EXCERPTED TEXT:
Hello all, I’m so glad to have found this forum!
Recently diagnosed following a few months of debilitating double vision and nystagmus (which have now gone away). My brain MRI showed new and old lesions and inflammation. Last week I had a lumbar puncture, spine MRI and blood tests but my neurologist said these won’t change the diagnosis, more that the results will be used as a baseline for the future. I see the MS team for the first time in June.
I was absolutely fine about it until this morning when I had to call in sick to work as I’m having such bad headaches following the lumbar puncture. I spent all weekend in bed missing time with my daughter who is too young to understand what’s going on but old enough to be sad that I can’t play with her. My husband has been utterly amazing but is shattered as he’s had to do everything. I’m in a new job which I love but really worried about the amount of time I have taken off for appointments and now today. My boss knows and has been very supportive, but I’m still worried that I might not make it through my probation if my absence levels continue. If that happens we are totally screwed as my husband doesn’t earn anywhere near enough to support us.
So I guess today it has hit home. I purposefully haven’t done a lot of research as I want to wait until my appointment. I hope that once I’ve recovered from the lumbar puncture I’ll be symptom-free for a while but who knows?
I’m so worried and so upset, I feel like I’m letting everyone down and hate that something so new is already having such a profound effect on us all. I should stop the pity party but it’s bloody hard with this headache!
Thanks for listening everyone, hope you all have a good week.

INPUT DATA:
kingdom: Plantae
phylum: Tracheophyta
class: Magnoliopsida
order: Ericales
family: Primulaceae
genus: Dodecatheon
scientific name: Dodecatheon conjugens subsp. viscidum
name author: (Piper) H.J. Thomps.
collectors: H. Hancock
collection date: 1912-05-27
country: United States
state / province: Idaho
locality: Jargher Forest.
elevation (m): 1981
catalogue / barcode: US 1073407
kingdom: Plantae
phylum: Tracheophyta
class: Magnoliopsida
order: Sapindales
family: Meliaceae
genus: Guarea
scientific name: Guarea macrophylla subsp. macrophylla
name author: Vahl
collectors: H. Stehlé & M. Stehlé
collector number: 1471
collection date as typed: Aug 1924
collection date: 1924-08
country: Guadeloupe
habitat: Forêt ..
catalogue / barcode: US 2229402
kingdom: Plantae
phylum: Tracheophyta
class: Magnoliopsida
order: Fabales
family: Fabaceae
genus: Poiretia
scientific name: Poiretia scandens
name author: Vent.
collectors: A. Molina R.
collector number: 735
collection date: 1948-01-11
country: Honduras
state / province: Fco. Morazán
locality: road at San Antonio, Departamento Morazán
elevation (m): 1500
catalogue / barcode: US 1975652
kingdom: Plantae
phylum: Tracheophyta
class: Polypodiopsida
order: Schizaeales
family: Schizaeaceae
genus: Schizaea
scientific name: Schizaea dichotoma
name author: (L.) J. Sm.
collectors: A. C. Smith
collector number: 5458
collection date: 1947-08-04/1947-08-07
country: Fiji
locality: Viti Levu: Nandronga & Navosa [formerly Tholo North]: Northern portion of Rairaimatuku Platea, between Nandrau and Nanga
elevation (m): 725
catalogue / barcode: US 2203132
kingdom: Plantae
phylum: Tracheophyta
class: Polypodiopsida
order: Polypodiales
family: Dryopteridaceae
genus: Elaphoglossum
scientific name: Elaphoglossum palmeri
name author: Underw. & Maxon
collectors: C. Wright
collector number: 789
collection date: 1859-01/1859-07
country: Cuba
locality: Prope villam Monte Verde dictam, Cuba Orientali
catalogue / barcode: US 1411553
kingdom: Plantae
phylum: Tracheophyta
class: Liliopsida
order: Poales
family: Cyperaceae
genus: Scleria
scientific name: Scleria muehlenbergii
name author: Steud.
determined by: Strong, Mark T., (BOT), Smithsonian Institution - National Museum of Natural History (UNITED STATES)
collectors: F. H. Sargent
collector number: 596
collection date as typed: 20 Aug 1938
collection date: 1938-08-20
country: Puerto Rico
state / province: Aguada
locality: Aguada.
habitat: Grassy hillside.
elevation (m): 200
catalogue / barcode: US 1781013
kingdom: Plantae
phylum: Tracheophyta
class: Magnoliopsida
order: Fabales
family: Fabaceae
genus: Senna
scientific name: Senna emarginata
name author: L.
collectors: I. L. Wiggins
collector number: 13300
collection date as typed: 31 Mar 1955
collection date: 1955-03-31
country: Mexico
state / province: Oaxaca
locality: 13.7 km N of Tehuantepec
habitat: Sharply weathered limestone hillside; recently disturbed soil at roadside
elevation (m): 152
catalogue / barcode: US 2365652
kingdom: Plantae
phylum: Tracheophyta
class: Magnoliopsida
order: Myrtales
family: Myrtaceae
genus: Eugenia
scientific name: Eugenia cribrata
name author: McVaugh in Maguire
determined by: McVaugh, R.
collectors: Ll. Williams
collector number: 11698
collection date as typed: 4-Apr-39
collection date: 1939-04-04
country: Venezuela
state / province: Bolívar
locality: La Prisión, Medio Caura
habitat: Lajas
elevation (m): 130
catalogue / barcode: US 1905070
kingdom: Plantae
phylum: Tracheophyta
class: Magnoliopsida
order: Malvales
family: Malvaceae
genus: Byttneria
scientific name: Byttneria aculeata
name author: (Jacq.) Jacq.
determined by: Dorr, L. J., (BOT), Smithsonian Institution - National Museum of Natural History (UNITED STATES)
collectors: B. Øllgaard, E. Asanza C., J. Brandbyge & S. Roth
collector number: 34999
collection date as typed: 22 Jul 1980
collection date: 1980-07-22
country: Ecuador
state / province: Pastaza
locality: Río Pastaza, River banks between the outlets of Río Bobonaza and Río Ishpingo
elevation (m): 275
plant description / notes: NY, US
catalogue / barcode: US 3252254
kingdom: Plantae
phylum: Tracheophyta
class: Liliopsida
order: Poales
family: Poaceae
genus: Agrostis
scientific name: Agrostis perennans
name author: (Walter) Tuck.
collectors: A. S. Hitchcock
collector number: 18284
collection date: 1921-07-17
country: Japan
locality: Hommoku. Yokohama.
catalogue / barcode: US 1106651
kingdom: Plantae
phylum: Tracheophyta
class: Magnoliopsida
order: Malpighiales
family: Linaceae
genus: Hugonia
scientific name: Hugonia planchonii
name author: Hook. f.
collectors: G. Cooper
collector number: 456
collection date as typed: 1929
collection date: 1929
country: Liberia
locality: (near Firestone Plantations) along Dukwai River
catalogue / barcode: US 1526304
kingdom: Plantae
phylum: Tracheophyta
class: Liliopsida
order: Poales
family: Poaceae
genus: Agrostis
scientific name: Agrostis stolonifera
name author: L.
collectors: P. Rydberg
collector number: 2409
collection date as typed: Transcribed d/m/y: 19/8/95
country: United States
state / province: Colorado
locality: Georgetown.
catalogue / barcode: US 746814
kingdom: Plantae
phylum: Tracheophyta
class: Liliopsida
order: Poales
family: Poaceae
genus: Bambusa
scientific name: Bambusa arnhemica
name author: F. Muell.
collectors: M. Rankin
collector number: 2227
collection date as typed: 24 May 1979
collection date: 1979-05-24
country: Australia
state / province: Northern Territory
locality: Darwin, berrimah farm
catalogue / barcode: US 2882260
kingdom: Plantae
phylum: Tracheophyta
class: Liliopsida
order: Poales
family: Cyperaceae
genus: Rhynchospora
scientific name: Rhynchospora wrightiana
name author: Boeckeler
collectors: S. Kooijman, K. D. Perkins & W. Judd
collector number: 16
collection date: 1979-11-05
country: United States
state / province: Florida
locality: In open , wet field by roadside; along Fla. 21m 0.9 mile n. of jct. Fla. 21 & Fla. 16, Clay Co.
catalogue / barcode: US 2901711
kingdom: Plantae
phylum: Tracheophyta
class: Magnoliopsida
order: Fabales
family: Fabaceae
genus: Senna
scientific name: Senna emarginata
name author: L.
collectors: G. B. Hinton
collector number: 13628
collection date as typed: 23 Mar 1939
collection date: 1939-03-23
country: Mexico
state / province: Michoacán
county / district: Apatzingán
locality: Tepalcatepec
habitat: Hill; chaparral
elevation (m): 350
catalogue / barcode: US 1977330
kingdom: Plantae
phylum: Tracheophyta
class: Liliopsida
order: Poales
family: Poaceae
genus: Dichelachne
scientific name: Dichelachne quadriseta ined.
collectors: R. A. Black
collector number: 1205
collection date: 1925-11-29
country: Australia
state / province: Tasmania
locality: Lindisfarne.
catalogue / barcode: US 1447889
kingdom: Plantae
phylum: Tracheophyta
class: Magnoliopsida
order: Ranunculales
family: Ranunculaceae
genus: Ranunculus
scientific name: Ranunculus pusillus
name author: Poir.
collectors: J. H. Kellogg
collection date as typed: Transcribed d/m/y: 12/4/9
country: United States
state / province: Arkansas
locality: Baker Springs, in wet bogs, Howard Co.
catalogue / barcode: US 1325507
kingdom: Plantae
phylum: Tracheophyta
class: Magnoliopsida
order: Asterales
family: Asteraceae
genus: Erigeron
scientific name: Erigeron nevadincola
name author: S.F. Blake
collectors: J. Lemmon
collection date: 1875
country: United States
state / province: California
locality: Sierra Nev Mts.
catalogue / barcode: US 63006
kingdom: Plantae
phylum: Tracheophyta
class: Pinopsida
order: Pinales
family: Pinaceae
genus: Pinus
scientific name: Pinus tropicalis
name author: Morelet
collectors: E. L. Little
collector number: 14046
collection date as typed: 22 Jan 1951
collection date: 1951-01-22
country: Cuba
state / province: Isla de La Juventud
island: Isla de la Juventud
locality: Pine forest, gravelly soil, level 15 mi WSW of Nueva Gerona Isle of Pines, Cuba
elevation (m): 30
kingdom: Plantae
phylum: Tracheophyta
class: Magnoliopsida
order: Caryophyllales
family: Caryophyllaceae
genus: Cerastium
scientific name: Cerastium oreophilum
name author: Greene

THINGS TO DO:
1 > Summarize the forum post above in two sentences.
2 > In the forum post, what did the neurologist say the results of the lumbar puncture, spine MRI and blood tests will be used for?

ANSWERS BY TASK:
1 > After months of double vision and nystagmus, the writer was recently diagnosed following a brain MRI that showed new and old lesions and inflammation, and has since had a lumbar puncture, a spine MRI and blood tests ahead of a first appointment with the MS team in June. Severe headaches after the lumbar puncture forced a sick day from a new job, leaving the writer worried about getting through probation and upset about the effect on the family.

2 > They will be used as a baseline for the future.